La muerte es uno de los ejes de tu obra.

–Estoy habituado a la literatura, siempre llega a mí de modo sincero, escribí en Los zorros vienen de noche. Cité a Montaigne, uno de mis autores predilectos y una influencia que siempre me ha acompañado: “Quiero que la muerte me encuentre plantando coles… pero indiferente a ella.” Siempre insisto en que en español y en francés la muerte es femenina. Seduce irreductiblemente.

 

En Los zorros vienen de noche escribiste: “Debe de haber un número infinito de muertos por aquí, pero están ausentes de su propia muerte, como yo de la mía.” ¿Qué significado le otorgas a la ausencia?

–Regreso a Los zorros vienen de noche. Colegí que en Japón los muertos reciben otro nombre, un nombre de muerto. Posiblemente yo tengo también una nominación de ese estilo. Lo he pensado durante mucho tiempo.

 

Otra de tus obsesiones es Japón. ¿Cómo fue el proceso de escritura de Los círculos infinitos, volumen dedicado al país asiático? ¿De qué manera lo relacionas con la muerte?

–Me asedia hasta hoy una fotografía que vi después de la guerra y que me impresionó excesivamente –yo tenía doce años. Vi a un prisionero australiano sentado. El individuo tenía los ojos vendados. Estaba atado de manos con una cuerda. Detrás de él estaba un hombre japonés. Sostenía una gigantesca espada. De un solo corte, la espada le desbastó el cuello al australiano: la cabeza se separó y la sangre fluyó como si de una fuente se tratase. Es una de las concepciones más violentas que conservo en la memoria. Pero la literatura me salvó de esa imagen perenne. Leí, como sabes, a Kawabata, Mishima, Tanizaki, Kenzaburō Ōe, El libro de la almohada de Shõnagon y La historia de Genji, de Murasaki Shikibu. Y los grabados de Hokusai e Hiroshige me marcaron para siempre. Los textos y las artes plásticas de Japón abordan contenidos e inconvenientes que no me resultan extraños. Estudié a Zuihitsu y a los monasterios japoneses. Pensé en Hokusai en París, me acerqué a Nyogo. Me marcó la aproximación de Ian Buruma a esa milenaria cultura. Resultaron atractivos el templo Kozan-ji y los célebres dibujos de los animales.

 

Para el desarrollo de Tumbas de poetas y pensadores visitaste la tumba de Kawabata en Japón con Simone Sassen. ¿Cómo fue la experiencia?
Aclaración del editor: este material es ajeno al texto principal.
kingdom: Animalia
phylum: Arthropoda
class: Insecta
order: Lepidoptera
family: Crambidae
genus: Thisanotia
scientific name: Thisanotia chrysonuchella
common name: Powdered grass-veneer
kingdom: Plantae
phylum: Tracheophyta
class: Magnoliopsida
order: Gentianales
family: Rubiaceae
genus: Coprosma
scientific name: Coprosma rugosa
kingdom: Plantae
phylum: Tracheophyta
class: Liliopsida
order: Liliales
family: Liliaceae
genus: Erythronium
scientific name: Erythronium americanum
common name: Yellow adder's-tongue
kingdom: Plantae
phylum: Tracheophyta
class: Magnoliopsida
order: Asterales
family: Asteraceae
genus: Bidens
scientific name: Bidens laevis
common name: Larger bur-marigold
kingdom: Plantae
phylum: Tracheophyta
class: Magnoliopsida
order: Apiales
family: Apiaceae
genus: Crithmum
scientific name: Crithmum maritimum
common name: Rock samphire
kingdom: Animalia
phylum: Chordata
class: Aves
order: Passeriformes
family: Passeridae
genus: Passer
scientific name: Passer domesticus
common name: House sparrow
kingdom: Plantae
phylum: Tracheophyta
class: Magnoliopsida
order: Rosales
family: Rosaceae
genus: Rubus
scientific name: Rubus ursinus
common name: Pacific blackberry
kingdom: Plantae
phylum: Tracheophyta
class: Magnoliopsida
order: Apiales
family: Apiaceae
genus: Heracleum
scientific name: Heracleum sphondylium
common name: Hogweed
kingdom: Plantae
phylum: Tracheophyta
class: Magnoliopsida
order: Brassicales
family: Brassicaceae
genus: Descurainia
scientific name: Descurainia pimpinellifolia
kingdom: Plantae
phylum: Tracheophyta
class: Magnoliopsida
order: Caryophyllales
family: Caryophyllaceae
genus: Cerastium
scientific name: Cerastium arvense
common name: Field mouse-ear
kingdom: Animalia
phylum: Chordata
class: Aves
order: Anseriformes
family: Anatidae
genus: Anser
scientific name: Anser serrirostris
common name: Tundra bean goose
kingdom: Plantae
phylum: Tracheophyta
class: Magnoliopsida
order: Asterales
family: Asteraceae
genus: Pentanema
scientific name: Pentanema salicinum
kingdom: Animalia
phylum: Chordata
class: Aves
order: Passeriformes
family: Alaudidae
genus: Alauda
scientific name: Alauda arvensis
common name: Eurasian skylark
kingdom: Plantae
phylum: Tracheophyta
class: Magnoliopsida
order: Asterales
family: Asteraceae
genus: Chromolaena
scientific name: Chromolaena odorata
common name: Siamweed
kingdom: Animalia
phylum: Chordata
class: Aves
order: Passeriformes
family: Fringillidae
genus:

–Fue un acontecimiento sublime. Las fotografías que capturó mi pareja, Simone Sassen, extraordinaria fotógrafa a quien has conocido muy bien, marcaron la travesía. El “lugar de descanso” de Kawabata cobró una importancia fundamental para los dos. Japón implica una suerte de remanso, a pesar de la violencia que narré.

 

En Tumbas de poetas y pensadores escribiste: “Las tumbas son ambiguas. Conservan algo y, sin embargo, no conservan nada.” ¿Qué piensas del resguardo de la obra?

–Los muertos –en general– están en un supuesto silencio. Lo dijeron todo. Pero no ocurre lo mismo con los poetas y los pensadores. Continúan la conversación. Planteo que a veces se refrendan. Pasa cada vez que alguien lee o recita un poema de sus autores favoritos. La inmanencia de la muerte no se aplica para la rara estirpe de intelectuales y creadores.

 

Una pátina de nostalgia

En El enigma de la luz revelaste tus recorridos por diversos museos del mundo para aproximarte al misterio de ciertas obras de arte. La misma inquietud te condujo al Museo de Antropología de Ciudad de México. Después de escribir en 1988 “El sabor del destino”, texto sobre México publicado en Hotel nómada, ¿se ha modificado tu percepción de los calendarios de basalto –“que designaban formas de tiempo tan diferentes a las mías” –, de las piedras talladas?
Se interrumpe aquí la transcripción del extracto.